Deadline’s description for the adaptation is as follows:
[A] supernatural crime procedural that centers on a med student-turned-zombie who takes a job in the coroner’s office to gain access to the brains she must reluctantly eat to maintain her humanity. But with each brain she consumes, she inherits the corpse’s memories, and with the help of her medical examiner boss and a police detective, she solves homicide cases in order to quiet the disturbing voices in her head.
The news comes on the back of the announcement earlier this week that The CW is also developing a series based on the obscure Hourman comics.
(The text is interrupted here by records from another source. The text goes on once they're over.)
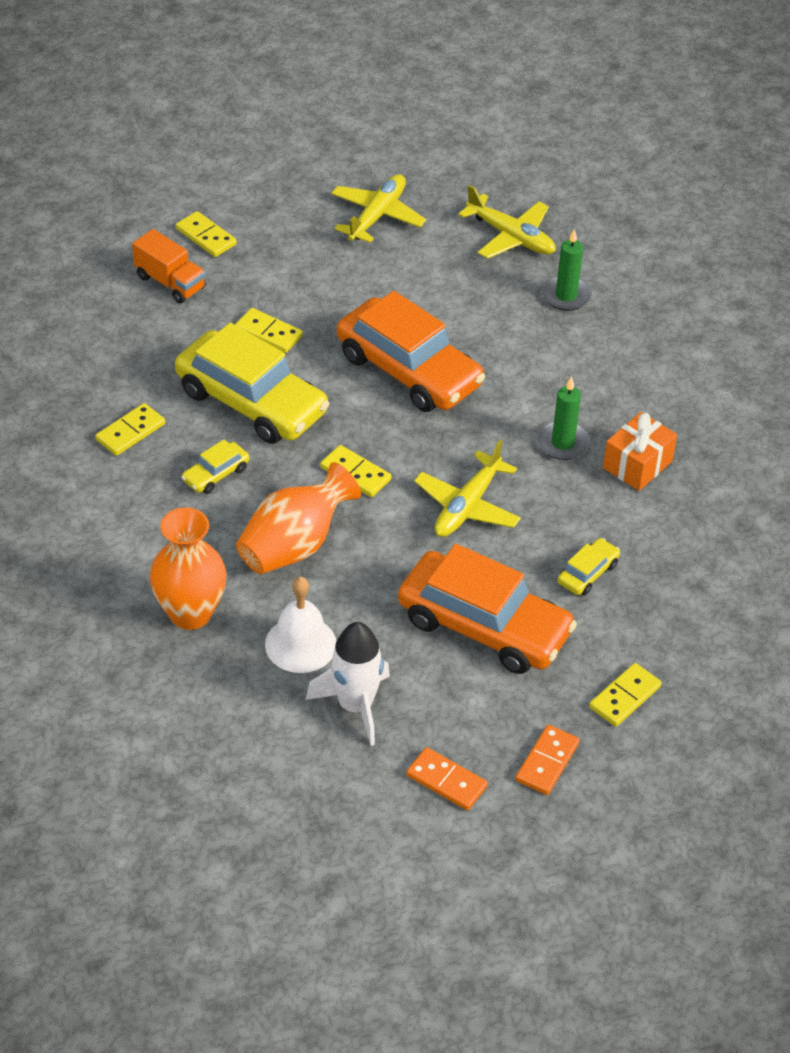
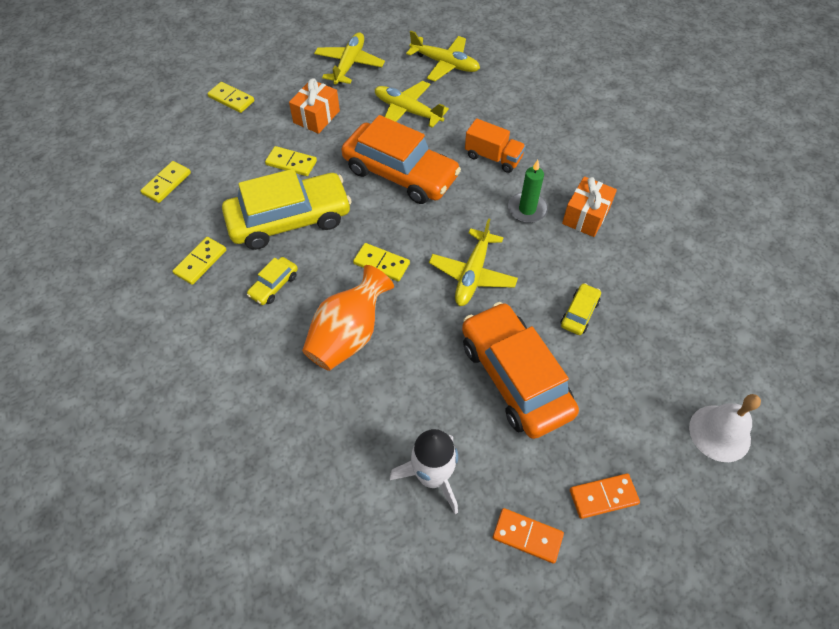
camera: 10 degrees left, 10 degrees up
(170, 282) = (211, 137): orange truck -> orange truck (493, 157)
(190, 613) = (276, 416): orange vase -> none
(251, 402) = (289, 220): yellow car -> yellow car turned 45 degrees counterclockwise
(300, 644) = (373, 426): white bell -> white bell (719, 433)
(315, 279) = (316, 117): none -> orange gift
(440, 291) = (407, 111): none -> yellow plane
(484, 626) = (515, 377): orange car -> orange car turned 135 degrees counterclockwise
(547, 762) = (603, 496): orange domino -> orange domino turned 60 degrees clockwise
(566, 295) = (495, 99): green candle -> none
(625, 697) = (644, 419): yellow domino -> yellow domino (167, 183)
The network is currently having success with Arrow, based on the DC Comics character Green Arrow, which continues to maintain strong results in the ratings. The CW plans to spin The Flash TV series off from the show, expanding the DC universe.
With Marvel’s Agents of S.H.I.E.L.D. playing to mixed reception but high ratings on Disney’s ABC, and this morning’s announcement that the rival studio will produce five new series for VOD kings Netflix, could it mean that television is the new battleground for comic book dominance?
With the exception of Man of Steel and Christopher Nolan’s Dark Knight Trilogy, DC Entertainment has struggled to launch a cohesive brand at the cinema in the same way that Marvel has done since 2008’s Iron Man. Branching out into non-mainstream properties, that include ongoing talks around Y: The Last Man and the rumoured Fables film, could be the next big step for the company. After all, DC just moved to California.